Question

Which of the following molecule can act as both an oxidizing agent as well as reducing agent:
A. ${{H}_{2}}S$
B. $S{{O}_{3}}$
C. ${{H}_{2}}{{O}_{2}}$
D. ${{F}_{2}}$
E. ${{H}_{2}}S{{O}_{4}}$

Answer 1

Hint: To find a substance that can act as both a reducing agent and an oxidizing agent it should possess a higher as well as a lower oxidation state which is stable and can be attained by undergoing a redox reaction with other compounds.

Complete answer:
A substance can act as oxidising as well as reducing agent when it is present in its intermediate oxidation state.
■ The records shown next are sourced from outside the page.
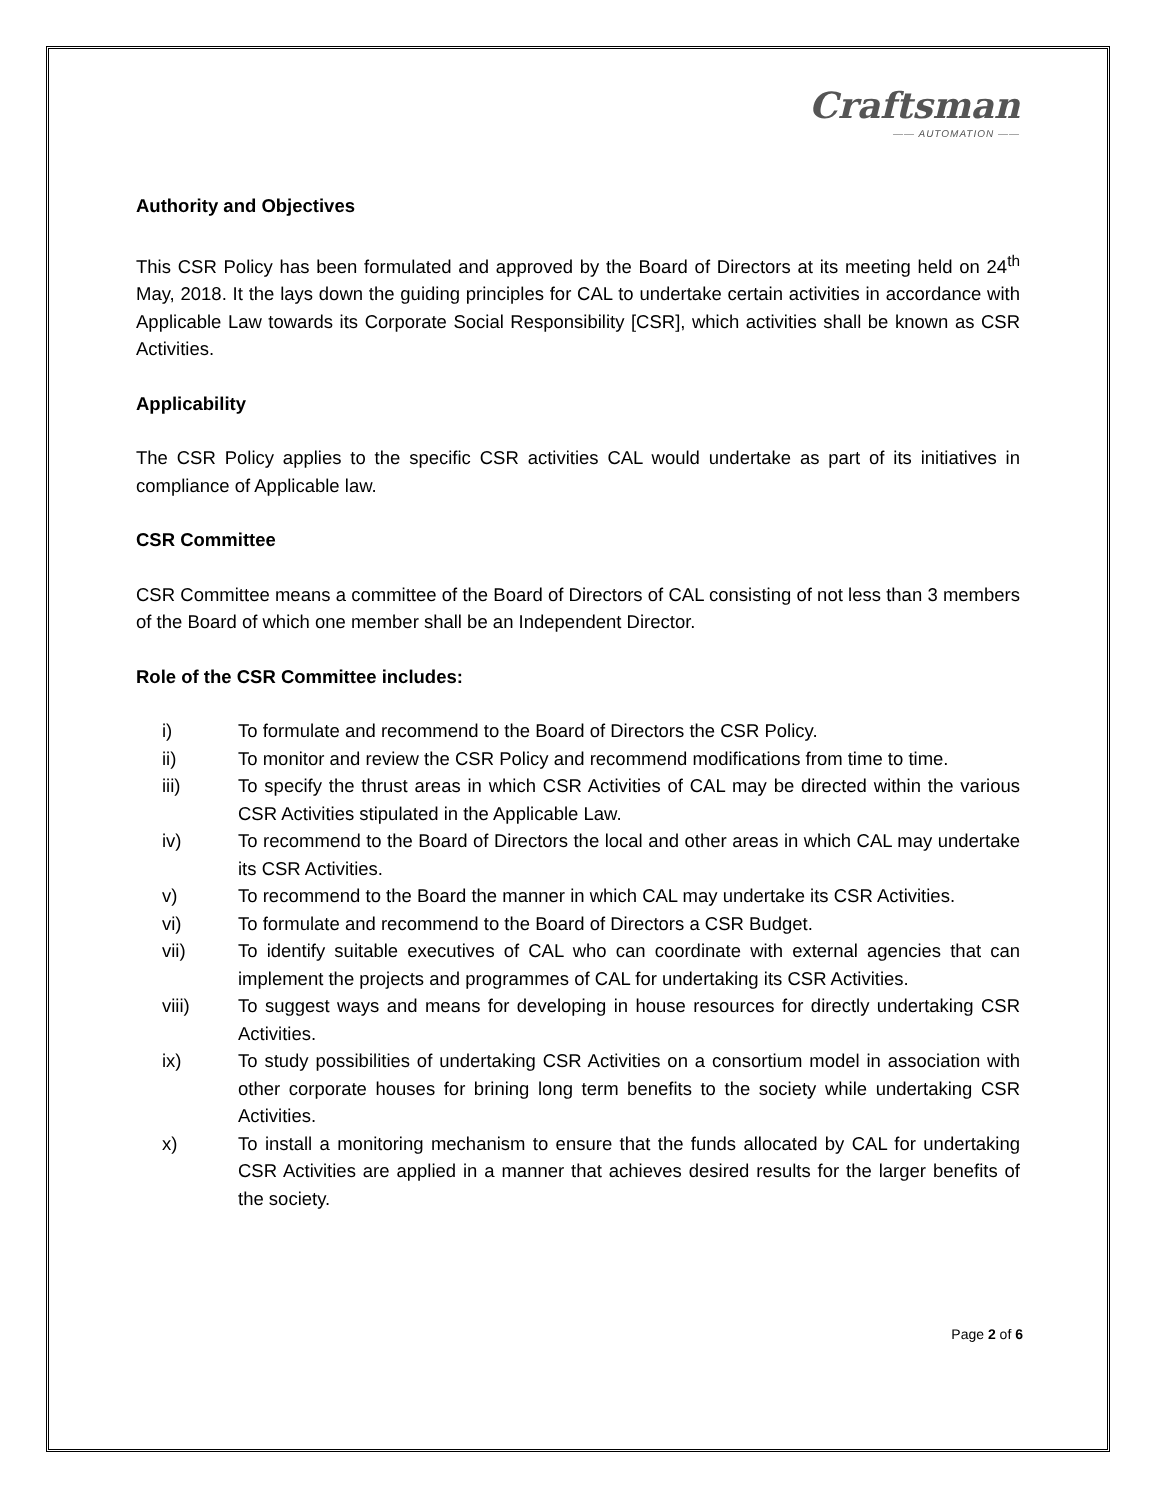Craftsman
—— AUTOMATION ——
Authority and Objectives
This CSR Policy has been formulated and approved by the Board of Directors at its meeting held on 24<sup>th</sup> May, 2018. It the lays down the guiding principles for CAL to undertake certain activities in accordance with Applicable Law towards its Corporate Social Responsibility [CSR], which activities shall be known as CSR Activities.
Applicability
The CSR Policy applies to the specific CSR activities CAL would undertake as part of its initiatives in compliance of Applicable law.
CSR Committee
CSR Committee means a committee of the Board of Directors of CAL consisting of not less than 3 members of the Board of which one member shall be an Independent Director.
Role of the CSR Committee includes:
i) To formulate and recommend to the Board of Directors the CSR Policy.
ii) To monitor and review the CSR Policy and recommend modifications from time to time.
iii) To specify the thrust areas in which CSR Activities of CAL may be directed within the various CSR Activities stipulated in the Applicable Law.
iv) To recommend to the Board of Directors the local and other areas in which CAL may undertake its CSR Activities.
v) To recommend to the Board the manner in which CAL may undertake its CSR Activities.
vi) To formulate and recommend to the Board of Directors a CSR Budget.
vii) To identify suitable executives of CAL who can coordinate with external agencies that can implement the projects and programmes of CAL for undertaking its CSR Activities.
viii) To suggest ways and means for developing in house resources for directly undertaking CSR Activities.
ix) To study possibilities of undertaking CSR Activities on a consortium model in association with other corporate houses for brining long term benefits to the society while undertaking CSR Activities.
x) To install a monitoring mechanism to ensure that the funds allocated by CAL for undertaking CSR Activities are applied in a manner that achieves desired results for the larger benefits of the society.
Page 2 of 6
A. In ${{H}_{2}}S$, sulphur is present in $-2$ oxidation state, which means it cannot go on to any lower oxidation state because it has no stable oxidation state less than$-2$ that is $-2$ is its minimum oxidation state. So it cannot act as an oxidising agent because it cannot get reduced further.

B. In $S{{O}_{3}}$​, sulphur is present in $+6$ oxidation state, which means it cannot go on to any higher oxidation state because it has no stable oxidation state more than $+6$ that is $+6$ is its maximum oxidation state. So it cannot act as a reducing agent because it cannot get oxidised further.

C. In ${{H}_{2}}{{O}_{2}}$​, oxygen is present in $-1$ oxidation state, which means it can go on to a higher oxidation state because it has a stable oxidation state more than $-2$ which is 0 in ${{O}_{2}}$ molecule and it can go on to a lower oxidation state because it has a stable oxidation state less than $-1$ which is $-2$ in ${{H}_{2}}O$ molecule. So it can act as oxidising as well as reducing agent.

D.${{F}_{2}}$​ has fluorine present in 0 oxidation state, which means it cannot go on to any higher oxidation state because it has no stable oxidation state more than 0 that is 0 is its maximum oxidation state. So it cannot act as a reducing agent because it cannot get oxidised further.

E. In ${{H}_{2}}S{{O}_{4}}$​, sulphur is present in $+6$ oxidation state, which means it cannot go on to any higher oxidation state because it has no stable oxidation state more than $+6$ that is $+6$ is its maximum oxidation state. So it cannot act as a reducing agent because it cannot get oxidised further.

So ${{H}_{2}}{{O}_{2}}$​ can act as both oxidising as well as reducing agent. Hence, the correct answer is ${{H}_{2}}{{O}_{2}}$ which is option C.

Note: Oxidation number which is also called oxidation state, the total number of electrons that an atom either gains or loses in order to form a chemical bond with another atom. It is a positive or negative number that represents the effective charge of an atom or element which further indicates the extent or possibility of its oxidation or reduction.